Çocuklar, sevdikleri bir yakınlarını ya da tanıdıklarını kaybettiklerinde çoğu zaman dışarıdan etkilenmiyor gibi görünse de içlerinde büyük bir karmaşa yaşar:
Öncelikle olayın doğru olduğuna inanmak istemezler ve gerçekçi olmayan çabalar içine girerler; kaybettikleri kişiyi ararlar, rüyalarında kaybettikleri yakınlarını görürler, zihinlerinde onlarla oyunlar oynarlar. Bu çabaların amacı, kaybettikleri kişi ile yeniden bir araya gelebilmektir. Çocuklar kaybettikleri kişiyi daha çok tanıdık yerlerde veya en son gördükleri yerde ararlar. Fotoğraflar, birlikte gidilmiş yerleri ziyaret etmek çocukların kayıplarını sindirmelerine yardımcı olur.

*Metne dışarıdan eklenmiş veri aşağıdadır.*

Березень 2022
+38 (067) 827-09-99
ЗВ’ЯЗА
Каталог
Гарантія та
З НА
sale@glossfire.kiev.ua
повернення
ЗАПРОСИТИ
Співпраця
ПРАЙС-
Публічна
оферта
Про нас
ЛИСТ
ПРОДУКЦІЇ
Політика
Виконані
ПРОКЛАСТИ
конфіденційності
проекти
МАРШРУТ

Çocuklarda genellikle gözlenen yas aşamaları şunlardır:
Reddetmek: Çocuk, kaybettiği yakınını bir daha göremeyeceğini aklına getirmek istemez; o kişi ile yeniden bir araya geleceğinin hayalini kurar ve bu yönde oyunlar oynar ya da öyküler anlatır.
Öfke: Çocuk, yaşadığı olayın geriye dönüşü olmadığını ve hayatının farklı bir şekilde yapılanmaya başladığını fark ettikten sonra hem duruma hem de kaybettiği kişiye karşı öfke duymaya başlar.
Hüzün: Çocuk, kaybı için büyük bir üzüntü duymaya başlar. Bu üzüntü hem kaybettiği kişi için hem de kendinde yaşadığı eksiklik içindir.
Alışma ve ileriye yönelme: Çocuk, kaybını artık içine sindirmiş ve hayatını o kişi olmadan yapılandırmaya başlamıştır. Düşünceleri daha çok geleceğe yöneliktir.
Çocukların, bu aşamalardan belli bir süre ve sıra içinde geçeceklerini düşünmek pek doğru değildir. Bazı çocuklar, bu aşamaları çok kısa bir süre içinde geçebilirken, bazıları belli bir aşamada daha uzun bir süre kalabilirler, hatta zaman zaman geriye dönüşler yaşayabilirler. Bazı çocuklar da bir süre hiçbir tepki göstermeyip daha sonra yas tepkileri göstermeye başlayabilirler. Yetişkinlere düşen, çocuklarını yakından izlemeleri ve onlara gereksinim duydukları desteği verebilmeleridir.